Sollte der Hoden an seinem „falschen Ort“ tastbar sein, so kann eine Therapie auch nach dem dritten Lebensmonat erfolgen. Ein Pendelhoden – also ein Hoden, der sich nur bei sexueller Erregung in Richtung Leistenkanal verschiebt – muss nicht therapiert werden, solange er sich im Normalzustand im Hodensack befindet.
Anders als der Gleithoden, der sich zwischen Leistenkanal und Hodensack verschieben lässt, ist bei einem Pendelhoden keine eingeschränkte Fruchtbarkeit zu erwarten. Für alle anderen Formen des Hodenhochstandes bzw. Kryptorchismus ist eine Therapie indiziert. Diese besteht primär aus einer Hormontherapie mit GnRH. GnRH ist eine Abkürzung für Gonadotropin relasing Hormone, also ein Hormon, welches ein anderes Hormon – nämlich Gonadotropin ausschüttet. Gonadotropin wiederum ist verantwortlich für die sexuelle Entwicklung von männlichen (und weiblichen) Keimdrüsen, und fördert somit das Wachstum, das Gewicht, und den Abstieg des Hodens in den Hodensack. Ein relativ komplizierter Mechanismus, der bei vierwöchiger Behandlung allerdings in gut einem Drittel der Fälle relativ elegant zum Abstieg des Hodens in den Hodensack führt. Elegant deshalb, weil das GnRH ganz einfach als Nasenspray appliziert werden kann und keine Operation notwendig ist.
Sollte sich nach dieser Hormontherapie kein Erfolg einstellen, muss bis zum 18. Lebensmonat jedoch eine operative Fixierung des Hodens im Hodensack erfolgen. Diesen Eingriff nennt man auch „Orchidopexie“.
Eine Hormontherapie ist bei allen Formen der Hodenektopie kontraindiziert.
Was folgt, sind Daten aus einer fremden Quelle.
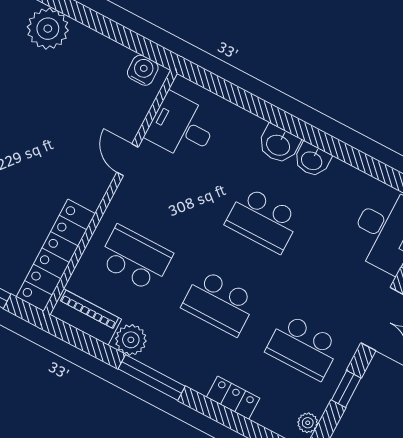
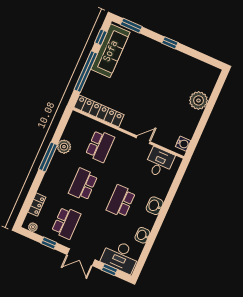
washbasin: (312, 160) -> (142, 235), moved
piano: (86, 317) -> (73, 126), removed
school desk: (303, 347) -> (66, 223), turned 180
locker: (233, 398) -> (37, 205), moved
Bei der Hodenektopie ist das Problem schließlich nicht ein Hodenhochstand, der durch Zuschuss von Sexualhormonen bekämpft werden könnte. Viel mehr ist der Hoden weit genug abgestiegen, allerdings an falscher Stelle zum Liegen gekommen. Eine Gabe von GnRH würde in diesem Falle ein weiteres Wachstum am Damm, am Glied oder – je nach Form – am Oberschenkel fördern. In diesen Fällen ist die OP Mittel der ersten Wahl.
Eine Diagnose der Kryptorchismus kann sehr einfach durch Abtasten gestellt werden. Da das Kind noch nicht in der Lage ist, über seine Beschwerden Auskunft zu geben, ist der Arzt auch auf die Beobachtungen der Eltern angewiesen. So lassen sich im Gespräch ebenso Anhaltspunkte für einen etwaigen Kryptorchismus finden. Abgesehen davon steht dem Arzt anhand des Ultraschalles eine kostengünstige und ungefährliche Methode zur Verfügung, die Strukturen im Hodensack zu beurteilen. Dabei wird ein Ultraschallkopf auf den Hodensack aufgelegt, und mit Hilfe von Kontaktgel die Überleitung von Ultraschallwellen in das Hodengewebe ermöglicht. Durch die unterschiedliche Reflexion der Ultraschallwellen, kann der Arzt die Verhältnisse im Hodensack analysieren. Eine Kombination aller drei Verfahren erleichtert die Diagnose eines Kryptorchismus stark.